My sister wants this cake for her wedding. I think it's really pretty, and would love to do it for her, but I need some advice from all you wonderful people... I don't know where to start. How can I get the fondant to stick to the cake since it will be kinda heavy... I've never done anything this fancy... at all. I've only done a couple birthday cakes, for my little girl. Nothing pretty.. HELP!
That's really pretty but I think it will be a real chore to cut and serve...you might mention that to your sister.
Anyhow, I would guess you'd use tylose mixed with water to stick the fondant on. It holds better than meringue powder mixed with water. You could put balls of plastic wrap under the ruffles to help them hold their shape while they dry. You might want to make the ruffles out of gumpaste or a 50/50 mix so you could roll it thinner and so it would dry faster.
I suggest you make a regular doweled tiered cake and add two ruffles to each tier starting from the bottom working up. In this photo it looks like the tiers are extra high, but you can achieve the look without so much height. For the reversed ruffle at the top, I'd wait for the fondant to dry out a little before attaching it. Add your flowers last to hide the seam. It will take time and patience ,but regular techniques for gluing fondant should work. If you cover the cake in fondant ,then you should be able to attach the ruffles by damping the edges with water.If you can get the fondant thin and wait a bit for it to dry between layers it should be OK. The roses look to be fondant that is rolled up like ribbon roses. They aren't hard to make. There are lots of videos online with instructions on making this kind of flower. I hope I've helped you a little. I'm sure others will add their ideas. You CAN do it !! Best of Luck.

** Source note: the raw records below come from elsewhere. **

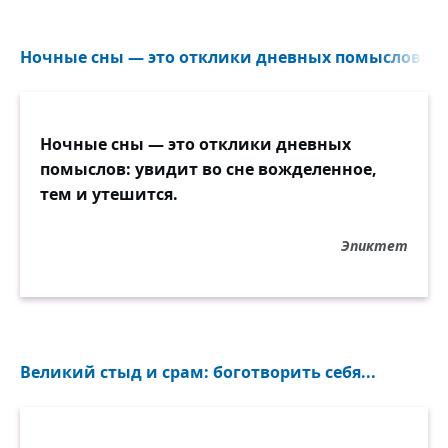
Ночные сны — это отклики дневных помыслов: ув
Ночные сны — это отклики дневных
помыслов: увидит во сне вожделенное,
тем и утешится.
Эпиктет
Великий стыд и срам: боготворить себя...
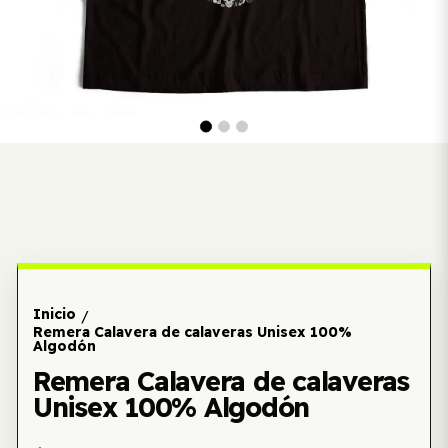
Inicio
/
Remera Calavera de calaveras Unisex 100%
Algodón
Remera Calavera de calaveras
Unisex 100% Algodón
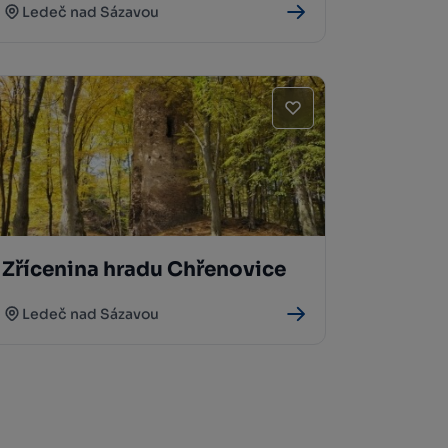
Ledeč nad Sázavou
Zřícenina hradu Chřenovice
Ledeč nad Sázavou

ever made a dress with ruffles on ruffles on ruffles????
same concept.
so --
stack tiers. -- these are the shell of the dress. to make change from tier to tier less obvious, I'd keep the tiers only 1" different in diameter. As mentioned above -- tall tiers (6") will also accentuate the look of being a dress
start at bottom add first row of pleats -- very thin fondant, mix with gumpaste for extra stiffness.
you'll roll out and then cut a piece that is wide as you want the ruffle deep (say 4") and at least 2x as long as the circumference of the outer edge of the ruffle to allow for pleating -- you'll probably have to do it in multi-parts that are seamed together.
let first ruffle stiffen a bit --- enough it can support weight of next ruffle without deforming. can support w/ cotton balls, rolled tissue, etc. while it stiffens.
then add next on top of it
repeat until all ruffles added. length but not depth will decrease as you go up the cake (each tier gets smaller around = shorter length)
it appears in photo that as they went up the cake, the vertical spacing of the ruffles increased some too -- lower ones much more closely packed, upper, especially last one, much farther apart.
to glue to cake -- mix gumpaste w/ water until it is a elmer's glue consistency.
top most ruffle above the girdle of flowers is done the same way just put on up-side-down. it would go on first, then the flowers to hide the joint.
Thank you all so very much... I'm gonna make a couple practice rounds I suppose... I'm super nervous! I have a while though, they aren't getting married till next year.